## BEGIN DATA SUPPLIED

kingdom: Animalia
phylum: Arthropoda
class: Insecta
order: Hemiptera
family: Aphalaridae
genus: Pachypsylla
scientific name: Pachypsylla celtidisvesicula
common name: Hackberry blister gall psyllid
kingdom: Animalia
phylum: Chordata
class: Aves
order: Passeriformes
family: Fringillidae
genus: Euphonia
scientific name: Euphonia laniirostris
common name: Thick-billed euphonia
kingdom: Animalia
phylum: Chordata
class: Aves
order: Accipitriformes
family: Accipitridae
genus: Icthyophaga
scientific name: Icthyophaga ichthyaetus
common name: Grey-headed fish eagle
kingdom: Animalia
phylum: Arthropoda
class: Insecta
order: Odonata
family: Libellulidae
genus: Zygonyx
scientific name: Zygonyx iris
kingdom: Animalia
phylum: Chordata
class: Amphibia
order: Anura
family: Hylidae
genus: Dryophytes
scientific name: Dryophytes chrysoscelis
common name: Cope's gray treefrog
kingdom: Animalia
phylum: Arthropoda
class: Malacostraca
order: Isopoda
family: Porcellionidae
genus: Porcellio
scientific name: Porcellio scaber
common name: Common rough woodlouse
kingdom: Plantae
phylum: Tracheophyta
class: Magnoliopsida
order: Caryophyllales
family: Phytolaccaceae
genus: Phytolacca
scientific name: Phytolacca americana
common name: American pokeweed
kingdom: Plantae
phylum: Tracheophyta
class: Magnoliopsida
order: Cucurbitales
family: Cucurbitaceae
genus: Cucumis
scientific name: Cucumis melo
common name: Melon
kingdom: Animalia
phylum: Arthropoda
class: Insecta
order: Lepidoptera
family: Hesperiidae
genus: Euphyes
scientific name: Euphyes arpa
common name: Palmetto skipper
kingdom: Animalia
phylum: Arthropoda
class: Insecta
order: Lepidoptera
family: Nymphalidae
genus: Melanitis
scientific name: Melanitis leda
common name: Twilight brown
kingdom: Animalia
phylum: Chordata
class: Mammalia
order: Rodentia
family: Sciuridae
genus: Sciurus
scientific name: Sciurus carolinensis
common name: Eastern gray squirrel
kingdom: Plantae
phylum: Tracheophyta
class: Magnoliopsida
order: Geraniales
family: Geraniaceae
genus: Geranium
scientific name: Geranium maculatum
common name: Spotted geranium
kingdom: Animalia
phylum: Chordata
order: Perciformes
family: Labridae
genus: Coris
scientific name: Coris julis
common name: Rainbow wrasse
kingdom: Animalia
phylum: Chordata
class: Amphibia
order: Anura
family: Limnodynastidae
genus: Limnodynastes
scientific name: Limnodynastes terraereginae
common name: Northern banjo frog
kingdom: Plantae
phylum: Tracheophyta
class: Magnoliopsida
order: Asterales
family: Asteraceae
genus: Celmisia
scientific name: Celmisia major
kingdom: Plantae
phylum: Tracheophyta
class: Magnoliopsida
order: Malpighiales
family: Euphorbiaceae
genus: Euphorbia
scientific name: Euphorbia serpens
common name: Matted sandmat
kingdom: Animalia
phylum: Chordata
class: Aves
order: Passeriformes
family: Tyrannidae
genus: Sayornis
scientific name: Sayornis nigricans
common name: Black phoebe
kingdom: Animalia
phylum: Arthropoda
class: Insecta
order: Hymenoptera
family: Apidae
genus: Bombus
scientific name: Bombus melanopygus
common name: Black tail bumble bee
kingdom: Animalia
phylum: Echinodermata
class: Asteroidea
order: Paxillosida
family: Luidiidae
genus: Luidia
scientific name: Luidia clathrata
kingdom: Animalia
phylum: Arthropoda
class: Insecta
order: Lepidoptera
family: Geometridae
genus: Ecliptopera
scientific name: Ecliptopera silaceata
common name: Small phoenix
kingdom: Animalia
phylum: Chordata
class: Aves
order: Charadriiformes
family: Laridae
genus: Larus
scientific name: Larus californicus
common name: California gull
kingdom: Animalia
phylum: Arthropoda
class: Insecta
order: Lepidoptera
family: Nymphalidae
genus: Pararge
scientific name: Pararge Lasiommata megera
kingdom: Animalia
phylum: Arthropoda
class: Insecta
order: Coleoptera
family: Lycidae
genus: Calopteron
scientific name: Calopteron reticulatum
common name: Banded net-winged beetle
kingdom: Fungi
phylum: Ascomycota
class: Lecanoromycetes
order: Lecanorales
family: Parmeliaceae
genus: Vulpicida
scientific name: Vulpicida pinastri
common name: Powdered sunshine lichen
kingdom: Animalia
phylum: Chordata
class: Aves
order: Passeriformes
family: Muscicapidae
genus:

## END DATA SUPPLIED

* DIRECTIONS FOR THIS TASK:
Copy out every entry above, keeping each line word for word and in its original order.

* RESULT FOR THIS TASK:
kingdom: Animalia
phylum: Arthropoda
class: Insecta
order: Hemiptera
family: Aphalaridae
genus: Pachypsylla
scientific name: Pachypsylla celtidisvesicula
common name: Hackberry blister gall psyllid
kingdom: Animalia
phylum: Chordata
class: Aves
order: Passeriformes
family: Fringillidae
genus: Euphonia
scientific name: Euphonia laniirostris
common name: Thick-billed euphonia
kingdom: Animalia
phylum: Chordata
class: Aves
order: Accipitriformes
family: Accipitridae
genus: Icthyophaga
scientific name: Icthyophaga ichthyaetus
common name: Grey-headed fish eagle
kingdom: Animalia
phylum: Arthropoda
class: Insecta
order: Odonata
family: Libellulidae
genus: Zygonyx
scientific name: Zygonyx iris
kingdom: Animalia
phylum: Chordata
class: Amphibia
order: Anura
family: Hylidae
genus: Dryophytes
scientific name: Dryophytes chrysoscelis
common name: Cope's gray treefrog
kingdom: Animalia
phylum: Arthropoda
class: Malacostraca
order: Isopoda
family: Porcellionidae
genus: Porcellio
scientific name: Porcellio scaber
common name: Common rough woodlouse
kingdom: Plantae
phylum: Tracheophyta
class: Magnoliopsida
order: Caryophyllales
family: Phytolaccaceae
genus: Phytolacca
scientific name: Phytolacca americana
common name: American pokeweed
kingdom: Plantae
phylum: Tracheophyta
class: Magnoliopsida
order: Cucurbitales
family: Cucurbitaceae
genus: Cucumis
scientific name: Cucumis melo
common name: Melon
kingdom: Animalia
phylum: Arthropoda
class: Insecta
order: Lepidoptera
family: Hesperiidae
genus: Euphyes
scientific name: Euphyes arpa
common name: Palmetto skipper
kingdom: Animalia
phylum: Arthropoda
class: Insecta
order: Lepidoptera
family: Nymphalidae
genus: Melanitis
scientific name: Melanitis leda
common name: Twilight brown
kingdom: Animalia
phylum: Chordata
class: Mammalia
order: Rodentia
family: Sciuridae
genus: Sciurus
scientific name: Sciurus carolinensis
common name: Eastern gray squirrel
kingdom: Plantae
phylum: Tracheophyta
class: Magnoliopsida
order: Geraniales
family: Geraniaceae
genus: Geranium
scientific name: Geranium maculatum
common name: Spotted geranium
kingdom: Animalia
phylum: Chordata
order: Perciformes
family: Labridae
genus: Coris
scientific name: Coris julis
common name: Rainbow wrasse
kingdom: Animalia
phylum: Chordata
class: Amphibia
order: Anura
family: Limnodynastidae
genus: Limnodynastes
scientific name: Limnodynastes terraereginae
common name: Northern banjo frog
kingdom: Plantae
phylum: Tracheophyta
class: Magnoliopsida
order: Asterales
family: Asteraceae
genus: Celmisia
scientific name: Celmisia major
kingdom: Plantae
phylum: Tracheophyta
class: Magnoliopsida
order: Malpighiales
family: Euphorbiaceae
genus: Euphorbia
scientific name: Euphorbia serpens
common name: Matted sandmat
kingdom: Animalia
phylum: Chordata
class: Aves
order: Passeriformes
family: Tyrannidae
genus: Sayornis
scientific name: Sayornis nigricans
common name: Black phoebe
kingdom: Animalia
phylum: Arthropoda
class: Insecta
order: Hymenoptera
family: Apidae
genus: Bombus
scientific name: Bombus melanopygus
common name: Black tail bumble bee
kingdom: Animalia
phylum: Echinodermata
class: Asteroidea
order: Paxillosida
family: Luidiidae
genus: Luidia
scientific name: Luidia clathrata
kingdom: Animalia
phylum: Arthropoda
class: Insecta
order: Lepidoptera
family: Geometridae
genus: Ecliptopera
scientific name: Ecliptopera silaceata
common name: Small phoenix
kingdom: Animalia
phylum: Chordata
class: Aves
order: Charadriiformes
family: Laridae
genus: Larus
scientific name: Larus californicus
common name: California gull
kingdom: Animalia
phylum: Arthropoda
class: Insecta
order: Lepidoptera
family: Nymphalidae
genus: Pararge
scientific name: Pararge Lasiommata megera
kingdom: Animalia
phylum: Arthropoda
class: Insecta
order: Coleoptera
family: Lycidae
genus: Calopteron
scientific name: Calopteron reticulatum
common name: Banded net-winged beetle
kingdom: Fungi
phylum: Ascomycota
class: Lecanoromycetes
order: Lecanorales
family: Parmeliaceae
genus: Vulpicida
scientific name: Vulpicida pinastri
common name: Powdered sunshine lichen
kingdom: Animalia
phylum: Chordata
class: Aves
order: Passeriformes
family: Muscicapidae
genus:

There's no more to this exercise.